Table of Contents
- Definitions
- Batch Gradient Descent
- Stochastic Gradient Descent
- Mini-Batch Gradient Descent
- Advanced Gradient Descent Variants
Short Summary: Gradient descent is a widely used optimization algorithm for efficiently training machine learning models. There are three primary categories of gradient descent: Batch Gradient Descent, Stochastic Gradient Descent, and Mini-Batch Gradient Descent.
Definitions
- \(\theta\) - Model parameters.
- \(J(\theta)\) - Loss function.
- \(\bigtriangledown_\theta J(\theta)\) - Gradient of the losss function w.r.t. the parameters \(\theta\).
- \(\alpha\) - Learning rate.
- \(n\) - Mini-batch size.
Batch Gradient Descent
- The entire dataset is used for updating the model parameters.
- Does not allow for online learning (i.e., on-the-fly updates with new samples).
- Slow and problematic if the entire dataset does not fit into memory.
- Converges to the global minimum for convex functions and to a local minimum for non-convex functions for "reasonable" learning rates.
\begin{equation} \theta = \theta - \alpha \cdot \bigtriangledown_\theta J(\theta) \end{equation}
Stochastic Gradient Descent
- A single \((x, y)\) feature-label pair is used for updating the model parameters.
- Allows for online training and faster than Batch Gradient Descent (fits into memory).
- Loss function fluctuates heavily with each iteration resulting in high variance updates.
- Might fail to converge exactly due to fluctuations, but has a chance of jumping out of a local minimum and converging to a better one.
\begin{equation} \theta = \theta - \alpha \cdot \bigtriangledown_\theta J(\theta;{x^{(i)}};{y^{(i)}}) \end{equation}
Mini-Batch Gradient Descent
- A mini-batch (usually from (n = 8) to (n = 512)) is used for updating the model parameters.
- Allows for online training and is fast as it leverages highly optimized tensor operations.
- Reduces the fluctuations of Stochastic Gradient Descent.
- Does not guarantee good convergence out-of-the-box and utilizes advanced techniques.
\begin{equation} \theta = \theta - \alpha \cdot \bigtriangledown_\theta J(\theta;{x^{(i:i+n)}};{y^{(i:i+n)}}) \end{equation}
Advanced Gradient Descent Variants
Momentum
- Helps getting out of plateaus and ravines, resulting in getting stuck in the local minima.

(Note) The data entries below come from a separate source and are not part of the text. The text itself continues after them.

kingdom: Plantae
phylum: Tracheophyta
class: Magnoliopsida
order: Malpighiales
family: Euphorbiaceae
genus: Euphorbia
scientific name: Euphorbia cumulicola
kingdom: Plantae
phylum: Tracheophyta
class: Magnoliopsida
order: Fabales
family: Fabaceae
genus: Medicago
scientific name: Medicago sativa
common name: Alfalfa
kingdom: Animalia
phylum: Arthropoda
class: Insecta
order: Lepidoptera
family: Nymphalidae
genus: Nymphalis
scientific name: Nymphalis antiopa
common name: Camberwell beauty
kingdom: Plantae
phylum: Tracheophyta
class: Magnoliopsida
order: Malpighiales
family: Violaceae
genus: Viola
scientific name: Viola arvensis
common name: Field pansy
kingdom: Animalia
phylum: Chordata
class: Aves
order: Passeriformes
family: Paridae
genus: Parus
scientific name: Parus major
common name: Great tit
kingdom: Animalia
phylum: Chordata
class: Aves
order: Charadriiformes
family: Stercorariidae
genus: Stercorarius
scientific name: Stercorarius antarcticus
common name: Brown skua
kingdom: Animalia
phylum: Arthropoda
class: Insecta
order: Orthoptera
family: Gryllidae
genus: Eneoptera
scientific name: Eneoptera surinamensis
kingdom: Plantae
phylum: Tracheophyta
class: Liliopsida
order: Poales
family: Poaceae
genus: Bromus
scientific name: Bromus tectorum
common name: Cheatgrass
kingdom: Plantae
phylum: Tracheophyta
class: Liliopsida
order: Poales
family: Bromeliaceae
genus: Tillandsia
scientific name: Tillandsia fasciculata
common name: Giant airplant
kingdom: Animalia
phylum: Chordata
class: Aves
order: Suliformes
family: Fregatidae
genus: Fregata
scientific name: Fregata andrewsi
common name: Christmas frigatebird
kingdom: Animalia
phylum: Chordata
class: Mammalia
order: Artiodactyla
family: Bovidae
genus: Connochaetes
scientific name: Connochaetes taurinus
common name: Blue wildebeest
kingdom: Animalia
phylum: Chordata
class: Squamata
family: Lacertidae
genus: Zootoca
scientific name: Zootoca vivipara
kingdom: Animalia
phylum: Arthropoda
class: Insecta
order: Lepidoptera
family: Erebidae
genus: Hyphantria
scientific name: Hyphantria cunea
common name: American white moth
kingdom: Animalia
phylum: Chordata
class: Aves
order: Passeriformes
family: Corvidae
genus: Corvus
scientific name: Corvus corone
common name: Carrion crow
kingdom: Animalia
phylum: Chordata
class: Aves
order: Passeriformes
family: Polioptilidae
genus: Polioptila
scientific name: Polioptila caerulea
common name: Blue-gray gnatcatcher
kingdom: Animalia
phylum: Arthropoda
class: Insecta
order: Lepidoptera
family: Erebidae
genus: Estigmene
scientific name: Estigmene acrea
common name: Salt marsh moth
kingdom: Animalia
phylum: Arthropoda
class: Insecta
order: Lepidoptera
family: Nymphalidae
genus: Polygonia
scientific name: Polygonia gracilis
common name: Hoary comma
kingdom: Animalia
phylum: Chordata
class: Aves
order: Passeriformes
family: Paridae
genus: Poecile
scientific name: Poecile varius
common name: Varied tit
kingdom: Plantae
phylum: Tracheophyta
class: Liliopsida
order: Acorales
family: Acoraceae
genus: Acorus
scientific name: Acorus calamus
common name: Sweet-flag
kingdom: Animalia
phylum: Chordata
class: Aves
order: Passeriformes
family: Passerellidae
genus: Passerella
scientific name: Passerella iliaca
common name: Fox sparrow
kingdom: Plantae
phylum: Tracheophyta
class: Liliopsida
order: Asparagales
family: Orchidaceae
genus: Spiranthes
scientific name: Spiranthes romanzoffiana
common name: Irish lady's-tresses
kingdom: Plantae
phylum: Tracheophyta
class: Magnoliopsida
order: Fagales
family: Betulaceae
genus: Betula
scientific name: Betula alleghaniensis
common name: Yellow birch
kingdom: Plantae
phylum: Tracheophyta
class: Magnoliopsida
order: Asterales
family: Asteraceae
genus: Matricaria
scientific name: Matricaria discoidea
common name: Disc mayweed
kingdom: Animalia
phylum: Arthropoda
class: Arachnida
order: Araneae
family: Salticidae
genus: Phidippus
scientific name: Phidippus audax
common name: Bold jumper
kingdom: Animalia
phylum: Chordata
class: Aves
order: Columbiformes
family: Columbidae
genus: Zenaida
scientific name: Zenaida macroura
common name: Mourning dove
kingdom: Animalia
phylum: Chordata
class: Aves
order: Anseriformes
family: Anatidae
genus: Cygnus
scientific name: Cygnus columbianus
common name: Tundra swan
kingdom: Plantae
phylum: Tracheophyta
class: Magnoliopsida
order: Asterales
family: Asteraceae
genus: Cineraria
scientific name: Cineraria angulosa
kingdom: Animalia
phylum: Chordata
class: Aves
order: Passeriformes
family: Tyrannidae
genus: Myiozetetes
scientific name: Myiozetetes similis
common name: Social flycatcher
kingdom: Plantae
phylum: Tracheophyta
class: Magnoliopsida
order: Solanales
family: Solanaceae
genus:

- Accelerates in the relevant direction and reduces oscillations in the others.
- The coefficient \(\beta\) is in the \((0, 1)\) interval.
\begin{align} v_t &= {\beta \cdot v_{t-1}} + \alpha \cdot \bigtriangledown_\theta J(\theta)\\ \theta &= \theta - v_t \end{align}
Nesterov Accelerated Gradient (NAG)
- Momentum could gain "too much speed" in one direction and overshoot past the minimum (on that dimension).
- Slows down before the slope changes Need to "understand" its direction and the path ahead.
- Approximates the next position of the parameters on the function Calculate gradient on that approximation of the parameters and no the current ones.
- Approximates the next position of the parameters.
- The gradient is missing for the full update.
\begin{align} v_t &= \beta \cdot v_{t-1} + \alpha \cdot \bigtriangledown_\theta J(\theta - {\beta \cdot v_{t-1}})\\ \theta &= \theta - v_t \end{align}
Adagrad, Adadelta, and RMSProp
- Problem: All parameters share the same learning rate (not ideal for sparse data).
- Use different learning rates for each parameters.
- Performs smaller updates for frequent parameters.
- Performs larger updates for infrequent parameters.
- Allows for better convergence.
- For the most part, eliminates the need for tuning the learning rate.
- \(G_t\) is the sum of the gradients.
\begin{equation} \theta_i = \theta_i - \frac{\alpha}{G_t} \cdot \bigtriangledown_\theta J(\theta_i) \end{equation}
Adam, AdaMax, and Nadam
- Adam (Adaptive Moment Estimation) is RMSProp + Momentum.
- AdaMax (Stable Adam) solves some of the numerical stability and bias issues in Adam.
- Uses \(L_{\infty}\) norm.
- Nadam (Nesterov-accelerated Adaptive Moment Estimation) is Adam + NAG.